Tuesday 24 December 2013

E. M. Forster, On Photography, Art and Landscape


From "The Story of a Panic" (dates from 1902-1903)


I have visited a good deal of fine scenery before and since, but have found little that has pleased me more. The valley ended in a vast hollow, shaped like a cup, into which radiated ravines from the precipitous hills around. Both the valley and the ravines and the ribs of hill that divided the ravines were covered with leafy, chestnut, so that the general appearance was that of a many fingered green hand, palm upwards, which was clutching, convulsively to keep us in its grasp. Far down the valley we could see Ravello and the sea, but that was the only sign of another world.

"Oh, what a perfectly lovely place," said my daughter Rose. "What a picture it would make!"

"Yes," said Mr. Sandbach. "Many a famous European gallery would be proud to have a landscape a tithe as beautiful as this upon its walls."

"On the contrary," said Leyland, "it would make a very poor picture. Indeed, it is not paintable at all."

"And why is that?" said Rose, with far more deference than he deserved.

"Look, in the first place," he replied, "how intolerably straight against the sky is the line of the hill. It would need breaking up and diversifying. And where we are standing the whole thing is out of perspective. Besides, all the colouring is monotonous and crude."

"I do not know anything about pictures," I put in, "and I do not pretend to know: but I know what is beautiful when I see it, and I am thoroughly content with this."

"Indeed, who could help being contented!" said the elder Miss Robinson and Mr. Sandbach said the same.

"Ah!" said Leyland, "you all confuse the artistic view of nature with the photographic."

Poor Rose had brought her camera with her, so I thought this positively rude. I did not wish any unpleasantness; so I merely turned away and assisted my wife and Miss Mary Robinson to put out the lunch—not a very nice lunch....




Those sweet chestnuts of the South are puny striplings compared with our robust Northerners. But they clothed the contours of the hills and valleys in a most pleasing way, their veil being only broken by two clearings, in one of which we were sitting.

And because these few trees were cut down, Leyland burst into a petty indictment of the proprietor.

"All the poetry is going from Nature," he cried, "her lakes and marshes are drained, her seas banked up, her forests cut down. Everywhere we see the vulgarity of desolation spreading."

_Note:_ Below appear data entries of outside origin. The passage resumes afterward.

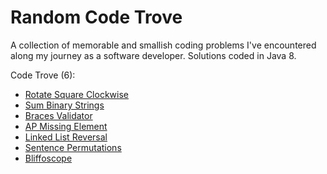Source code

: # Random Code Trove

A collection of memorable and smallish coding problems I've encountered along my journey as a software developer. Solutions coded in Java 8.

Code Trove (6):
* [Rotate Square Clockwise](src/main/java/array/rotatesqr)
* [Sum Binary Strings](src/main/java/string/sumbin)
* [Braces Validator](src/main/java/string/braces)
* [AP Missing Element](src/main/java/array/apmiss)
* [Linked List Reversal](src/main/java/list/reverse)
* [Sentence Permutations](src/main/java/string/sentence)
* [Bliffoscope](src/main/java/array/bliffoscope)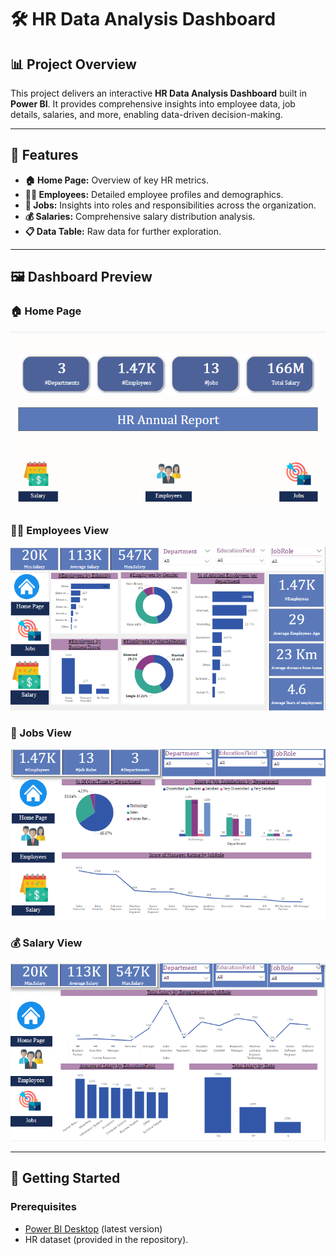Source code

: # 🛠️ **HR Data Analysis Dashboard**  

## 📊 **Project Overview**  
This project delivers an interactive **HR Data Analysis Dashboard** built in **Power BI**. It provides comprehensive insights into employee data, job details, salaries, and more, enabling data-driven decision-making.  

---

## 🌟 **Features**  
- **🏠 Home Page:** Overview of key HR metrics.  
- **👩‍💼 Employees:** Detailed employee profiles and demographics.  
- **💼 Jobs:** Insights into roles and responsibilities across the organization.  
- **💰 Salaries:** Comprehensive salary distribution analysis.  
- **📋 Data Table:** Raw data for further exploration.  

---

## 🖼️ **Dashboard Preview**  

### **🏠 Home Page**  
![Home Page](home.PNG)  

### **👩‍💼 Employees View**  
![Employees View](employee.PNG)  

### **💼 Jobs View**  
![Jobs View](jobs.PNG)  

### **💰 Salary View**  
![Salary View](salary.PNG)  


---

## 🚀 **Getting Started**  

### **Prerequisites**  
- [Power BI Desktop](https://powerbi.microsoft.com/desktop/) (latest version)  
- HR dataset (provided in the repository).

I have had some experience of estates, and answered that cutting was very necessary for the health of the larger trees. Besides, it was unreasonable to expect the proprietor to derive no income from his lands.

"If you take the commercial side of landscape, you may feel pleasure in the owner's activity. But to me the mere thought that a tree is convertible into cash is disgusting."

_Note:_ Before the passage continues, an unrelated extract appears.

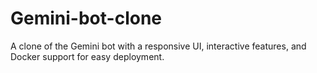 # Gemini-bot-clone
A clone of the Gemini bot with a responsive UI, interactive features, and Docker support for easy deployment.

"I see no reason," I observed politely, "to despise the gifts of Nature, because they are of value."

It did not stop him. "It is no matter," he went on, "we are all hopelessly steeped in vulgarity. I do not except myself. It is through us, and to our shame, that the Nereids have left the waters and the Oreads the mountains, that the woods no longer give shelter to Pan."

"Pan!" cried Mr. Sandbach, his mellow voice filling the valley as if it had been a great green church, "Pan is dead. That is why the woods do not shelter him." And he began to tell the striking story of the mariners who were sailing near the coast at the time of the birth of Christ, and three times heard a loud voice saying: "The great God Pan is dead."

"Yes. The great God Pan is dead," said Leyland. And he abandoned himself to that mock misery in which artistic people are so fond of indulging. His cigar went out, and he had to ask me for a match.

"How very interesting," said Rose. "I do wish I knew some ancient history."